# Excerpted data
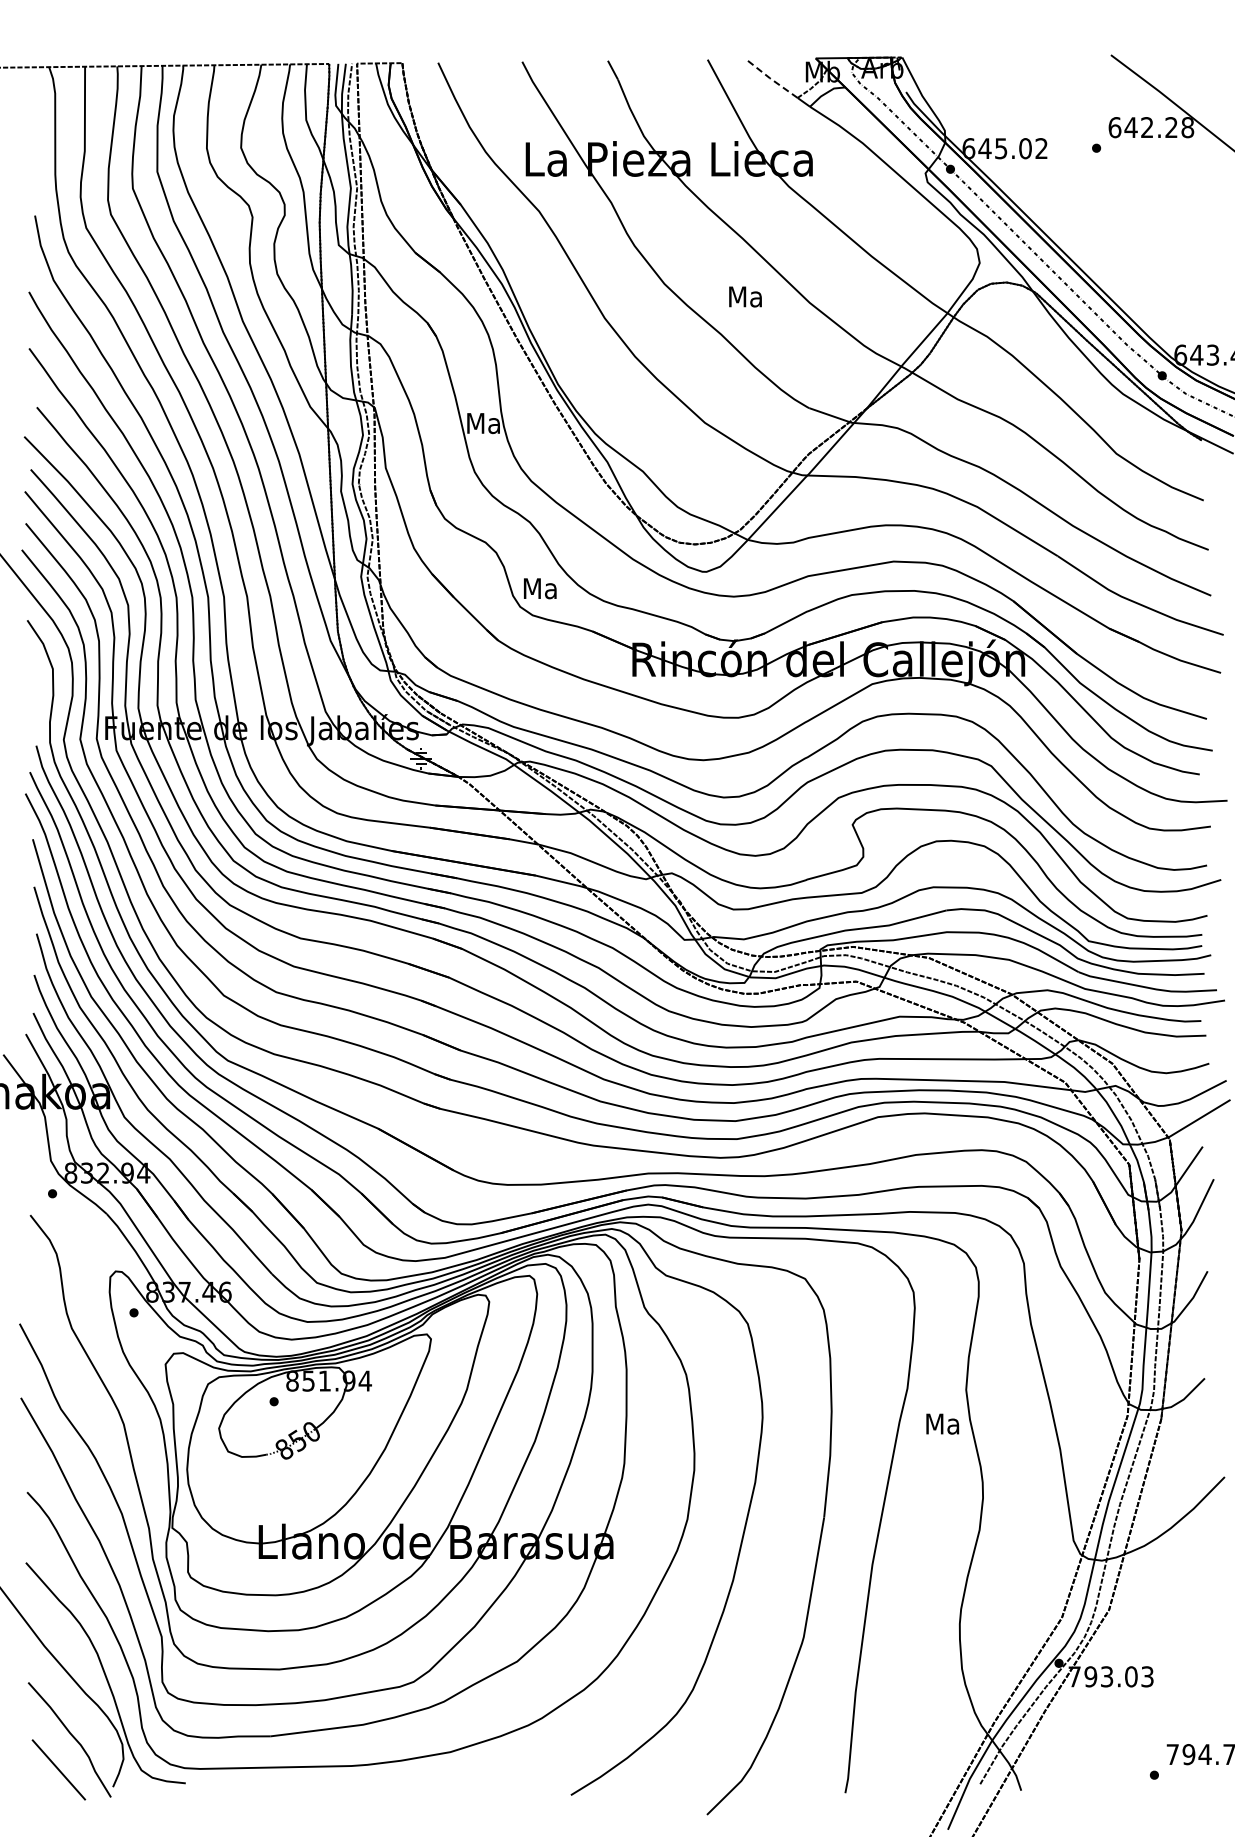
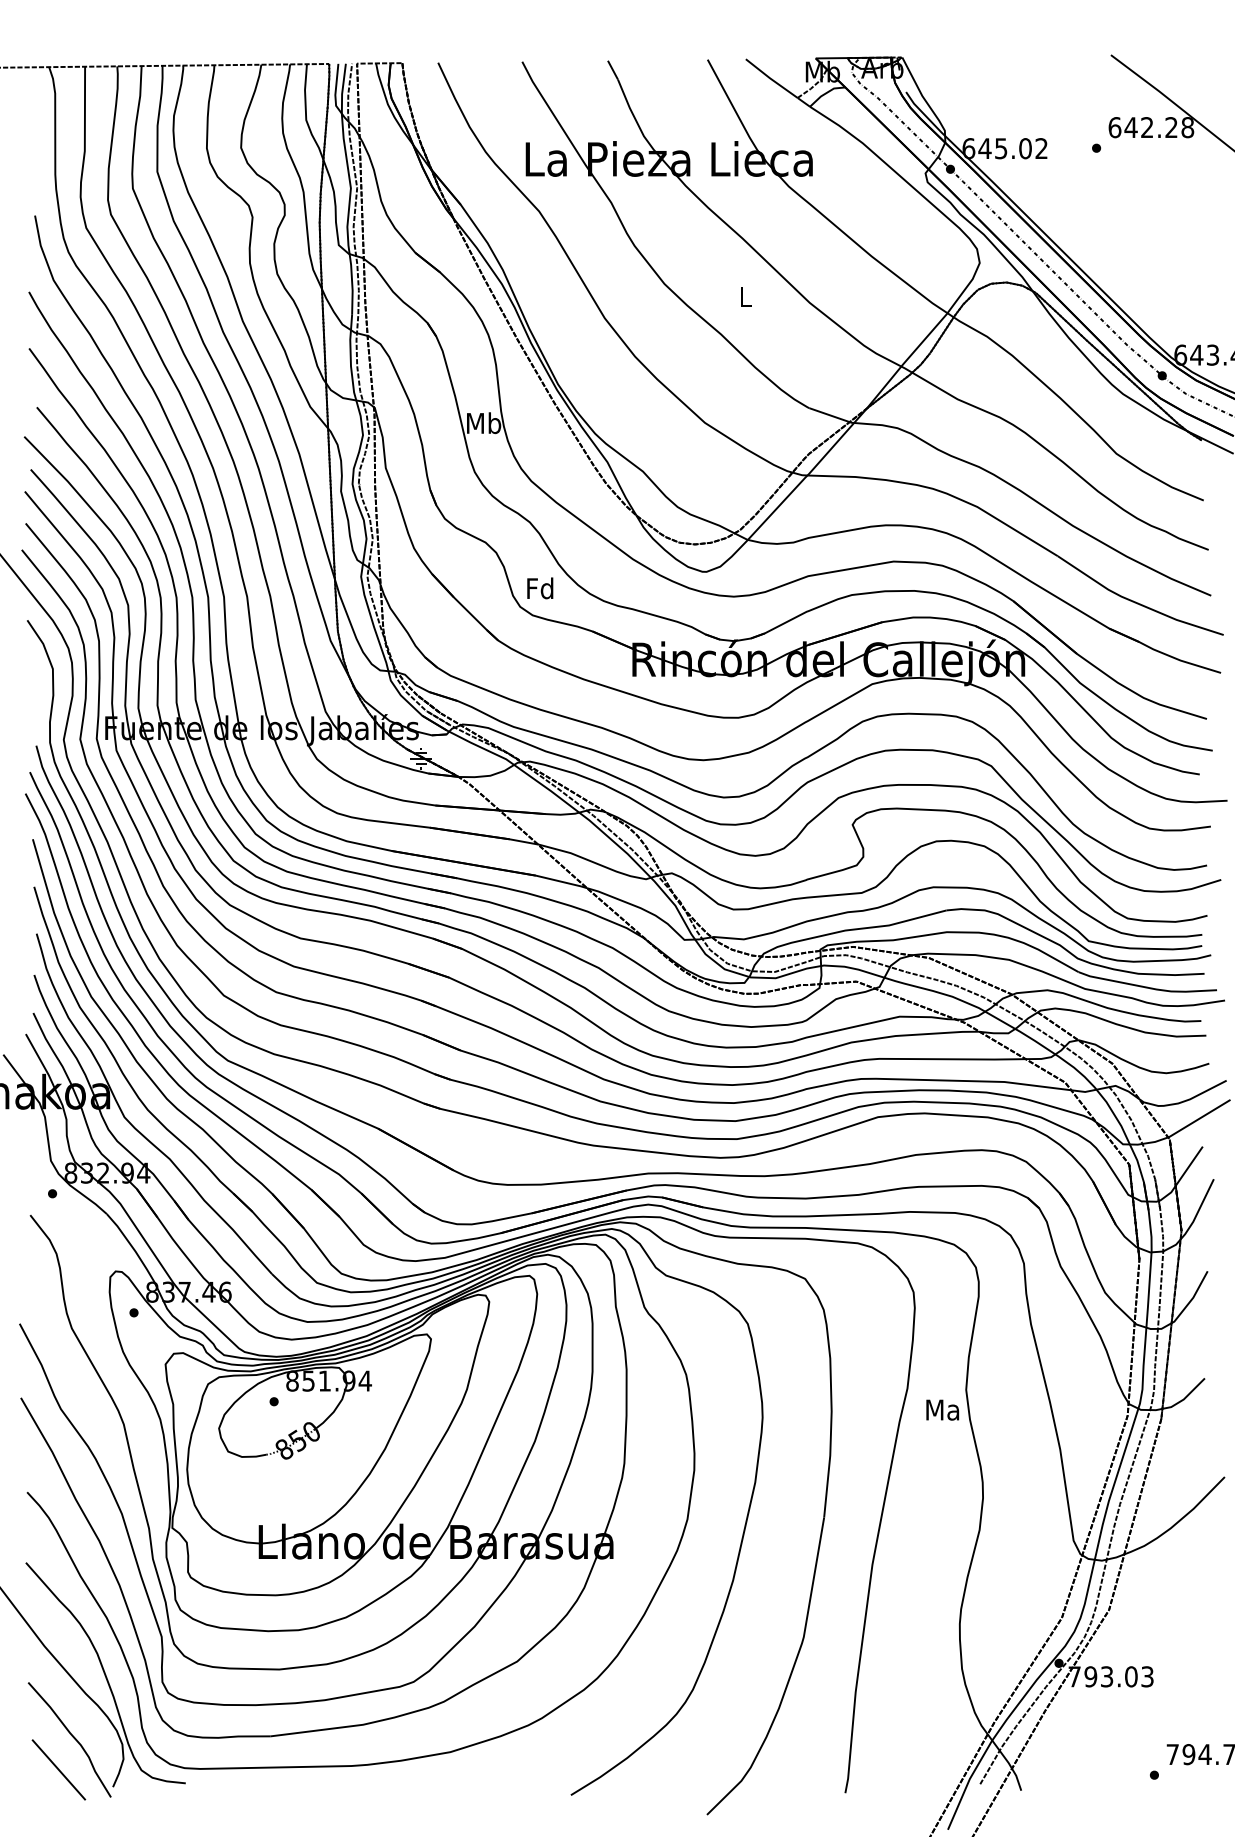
line at (770, 78): dashed -> solid
text at (745, 296): Ma -> L
text at (484, 423): Ma -> Mb
text at (539, 588): Ma -> Fd
text at (942, 1423) position: (942, 1423) -> (942, 1409)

# Task details
Reproduce every line of the listing above character for character, leaving out the two pictures.

# In response
line at (770, 78): dashed -> solid
text at (745, 296): Ma -> L
text at (484, 423): Ma -> Mb
text at (539, 588): Ma -> Fd
text at (942, 1423) position: (942, 1423) -> (942, 1409)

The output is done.